(Brief):
Could you set down exactly the lines in the records below between the line holding "MSc (Veterinary Science) (Companion" and the line holding "In certain cases, it", inclusive?

[Opening Record extracts section]

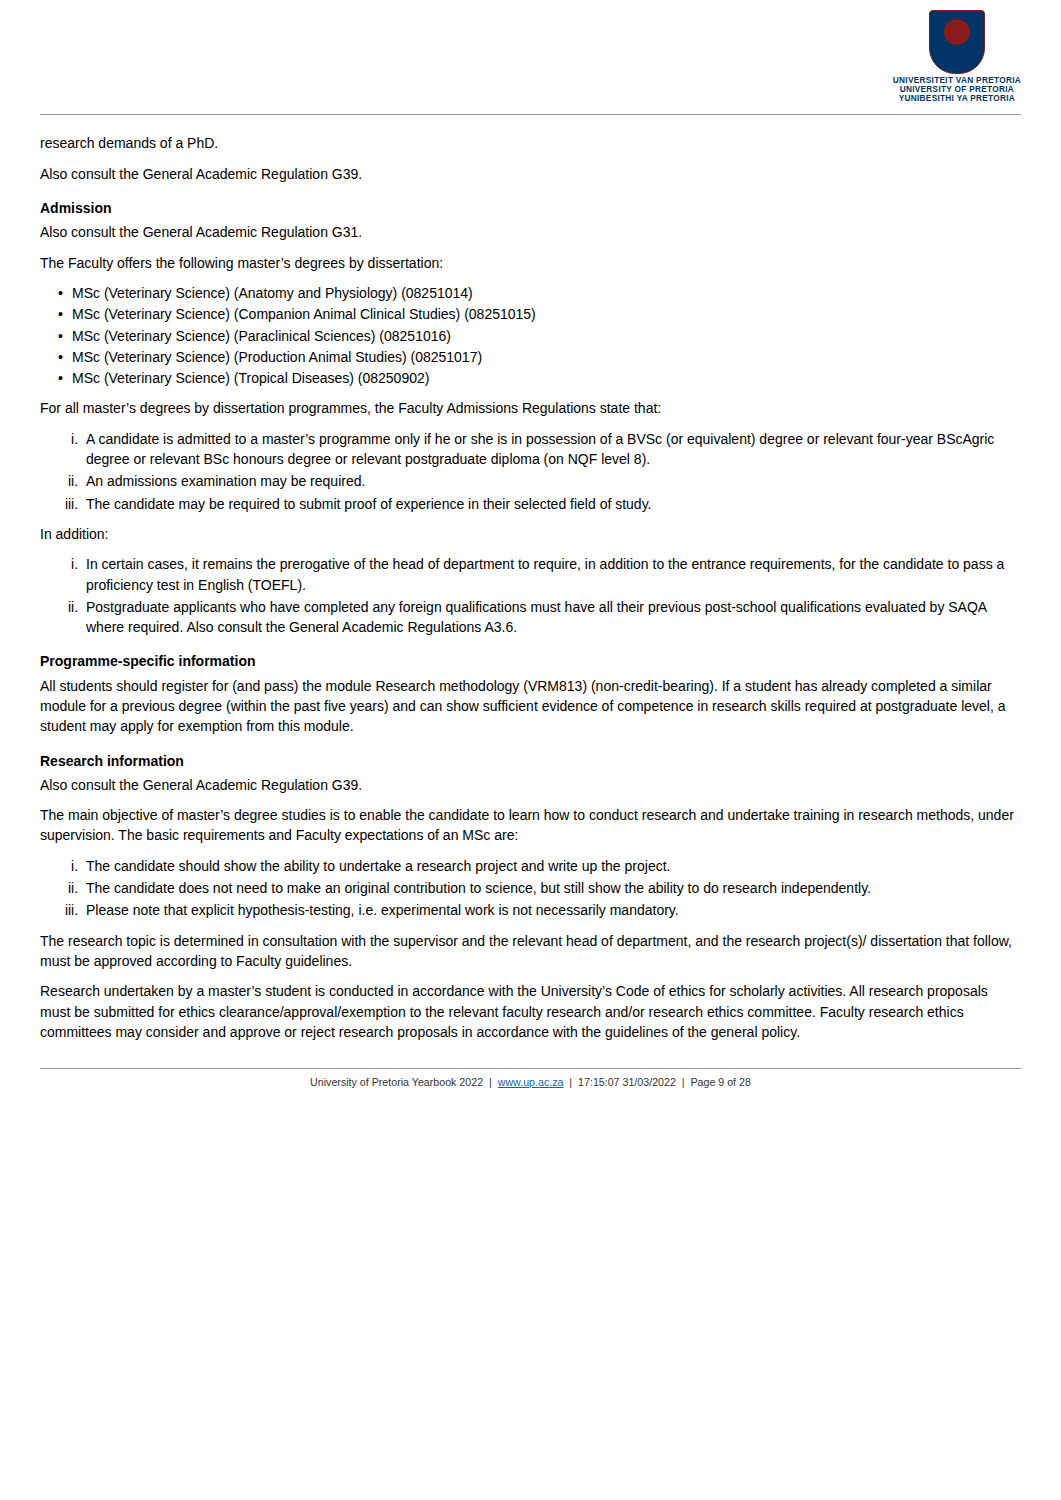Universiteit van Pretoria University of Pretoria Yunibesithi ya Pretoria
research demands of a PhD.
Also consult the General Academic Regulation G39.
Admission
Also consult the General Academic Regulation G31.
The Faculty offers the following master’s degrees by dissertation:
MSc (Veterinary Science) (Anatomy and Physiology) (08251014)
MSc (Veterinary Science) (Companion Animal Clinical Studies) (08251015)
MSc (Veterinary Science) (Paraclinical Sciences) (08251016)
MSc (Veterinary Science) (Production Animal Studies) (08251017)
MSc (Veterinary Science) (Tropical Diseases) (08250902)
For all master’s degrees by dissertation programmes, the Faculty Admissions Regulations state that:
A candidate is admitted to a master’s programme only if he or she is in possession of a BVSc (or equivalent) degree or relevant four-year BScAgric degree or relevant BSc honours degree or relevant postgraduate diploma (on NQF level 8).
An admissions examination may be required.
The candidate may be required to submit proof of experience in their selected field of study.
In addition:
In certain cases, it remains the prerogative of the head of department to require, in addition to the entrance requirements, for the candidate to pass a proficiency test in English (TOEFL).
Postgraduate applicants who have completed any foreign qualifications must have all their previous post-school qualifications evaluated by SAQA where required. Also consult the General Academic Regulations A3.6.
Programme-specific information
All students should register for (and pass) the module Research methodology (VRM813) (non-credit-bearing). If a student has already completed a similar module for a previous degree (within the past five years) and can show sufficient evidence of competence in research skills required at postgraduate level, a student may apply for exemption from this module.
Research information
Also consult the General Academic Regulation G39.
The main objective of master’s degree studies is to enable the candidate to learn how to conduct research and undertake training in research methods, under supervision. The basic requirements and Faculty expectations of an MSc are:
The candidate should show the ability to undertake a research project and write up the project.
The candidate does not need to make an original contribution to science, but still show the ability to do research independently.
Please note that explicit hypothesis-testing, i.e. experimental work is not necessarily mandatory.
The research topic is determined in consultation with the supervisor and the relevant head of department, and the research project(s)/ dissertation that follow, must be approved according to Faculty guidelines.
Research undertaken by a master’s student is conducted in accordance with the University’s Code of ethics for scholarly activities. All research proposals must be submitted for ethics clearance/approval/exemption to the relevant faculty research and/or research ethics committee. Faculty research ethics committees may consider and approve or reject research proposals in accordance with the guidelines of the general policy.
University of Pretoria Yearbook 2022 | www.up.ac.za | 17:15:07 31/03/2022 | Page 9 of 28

[Closing Record extracts section]

(Response):
MSc (Veterinary Science) (Companion Animal Clinical Studies) (08251015)
MSc (Veterinary Science) (Paraclinical Sciences) (08251016)
MSc (Veterinary Science) (Production Animal Studies) (08251017)
MSc (Veterinary Science) (Tropical Diseases) (08250902)
For all master’s degrees by dissertation programmes, the Faculty Admissions Regulations state that:
A candidate is admitted to a master’s programme only if he or she is in possession of a BVSc (or equivalent) degree or relevant four-year BScAgric degree or relevant BSc honours degree or relevant postgraduate diploma (on NQF level 8).
An admissions examination may be required.
The candidate may be required to submit proof of experience in their selected field of study.
In addition:
In certain cases, it remains the prerogative of the head of department to require, in addition to the entrance requirements, for the candidate to pass a proficiency test in English (TOEFL).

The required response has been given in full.